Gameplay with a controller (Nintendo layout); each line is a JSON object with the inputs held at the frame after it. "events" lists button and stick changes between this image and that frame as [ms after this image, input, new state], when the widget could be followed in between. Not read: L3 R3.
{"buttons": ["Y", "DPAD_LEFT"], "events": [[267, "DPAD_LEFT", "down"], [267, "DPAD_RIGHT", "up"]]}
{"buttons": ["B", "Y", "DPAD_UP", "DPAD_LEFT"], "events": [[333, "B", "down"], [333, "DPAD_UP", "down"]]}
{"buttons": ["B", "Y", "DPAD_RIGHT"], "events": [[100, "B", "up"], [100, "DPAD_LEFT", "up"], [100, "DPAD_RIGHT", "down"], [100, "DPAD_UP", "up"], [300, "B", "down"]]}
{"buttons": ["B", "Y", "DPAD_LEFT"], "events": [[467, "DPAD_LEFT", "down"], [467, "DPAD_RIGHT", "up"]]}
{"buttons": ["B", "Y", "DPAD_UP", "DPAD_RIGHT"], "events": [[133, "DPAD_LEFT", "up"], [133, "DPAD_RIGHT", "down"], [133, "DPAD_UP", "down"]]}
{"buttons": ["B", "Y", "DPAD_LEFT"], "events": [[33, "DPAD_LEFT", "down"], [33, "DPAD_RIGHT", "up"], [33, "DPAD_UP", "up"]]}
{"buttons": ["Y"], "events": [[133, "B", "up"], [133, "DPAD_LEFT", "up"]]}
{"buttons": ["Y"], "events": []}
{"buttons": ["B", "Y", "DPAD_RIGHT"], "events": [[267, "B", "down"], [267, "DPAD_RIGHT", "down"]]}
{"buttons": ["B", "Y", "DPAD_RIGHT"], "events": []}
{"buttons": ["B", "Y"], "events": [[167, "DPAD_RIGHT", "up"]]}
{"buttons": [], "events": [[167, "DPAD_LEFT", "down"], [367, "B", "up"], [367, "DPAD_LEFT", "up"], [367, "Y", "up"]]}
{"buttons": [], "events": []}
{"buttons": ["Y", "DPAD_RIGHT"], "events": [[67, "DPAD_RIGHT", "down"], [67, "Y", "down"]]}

============================================================

The listing above needs to be retyped. Reproduce every line exactly.

TASK ANSWER —
Gameplay with a controller (Nintendo layout); each line is a JSON object with the inputs held at the frame after it. "events" lists button and stick changes between this image and that frame as [ms after this image, input, new state], when the widget could be followed in between. Not read: L3 R3.
{"buttons": ["Y", "DPAD_LEFT"], "events": [[267, "DPAD_LEFT", "down"], [267, "DPAD_RIGHT", "up"]]}
{"buttons": ["B", "Y", "DPAD_UP", "DPAD_LEFT"], "events": [[333, "B", "down"], [333, "DPAD_UP", "down"]]}
{"buttons": ["B", "Y", "DPAD_RIGHT"], "events": [[100, "B", "up"], [100, "DPAD_LEFT", "up"], [100, "DPAD_RIGHT", "down"], [100, "DPAD_UP", "up"], [300, "B", "down"]]}
{"buttons": ["B", "Y", "DPAD_LEFT"], "events": [[467, "DPAD_LEFT", "down"], [467, "DPAD_RIGHT", "up"]]}
{"buttons": ["B", "Y", "DPAD_UP", "DPAD_RIGHT"], "events": [[133, "DPAD_LEFT", "up"], [133, "DPAD_RIGHT", "down"], [133, "DPAD_UP", "down"]]}
{"buttons": ["B", "Y", "DPAD_LEFT"], "events": [[33, "DPAD_LEFT", "down"], [33, "DPAD_RIGHT", "up"], [33, "DPAD_UP", "up"]]}
{"buttons": ["Y"], "events": [[133, "B", "up"], [133, "DPAD_LEFT", "up"]]}
{"buttons": ["Y"], "events": []}
{"buttons": ["B", "Y", "DPAD_RIGHT"], "events": [[267, "B", "down"], [267, "DPAD_RIGHT", "down"]]}
{"buttons": ["B", "Y", "DPAD_RIGHT"], "events": []}
{"buttons": ["B", "Y"], "events": [[167, "DPAD_RIGHT", "up"]]}
{"buttons": [], "events": [[167, "DPAD_LEFT", "down"], [367, "B", "up"], [367, "DPAD_LEFT", "up"], [367, "Y", "up"]]}
{"buttons": [], "events": []}
{"buttons": ["Y", "DPAD_RIGHT"], "events": [[67, "DPAD_RIGHT", "down"], [67, "Y", "down"]]}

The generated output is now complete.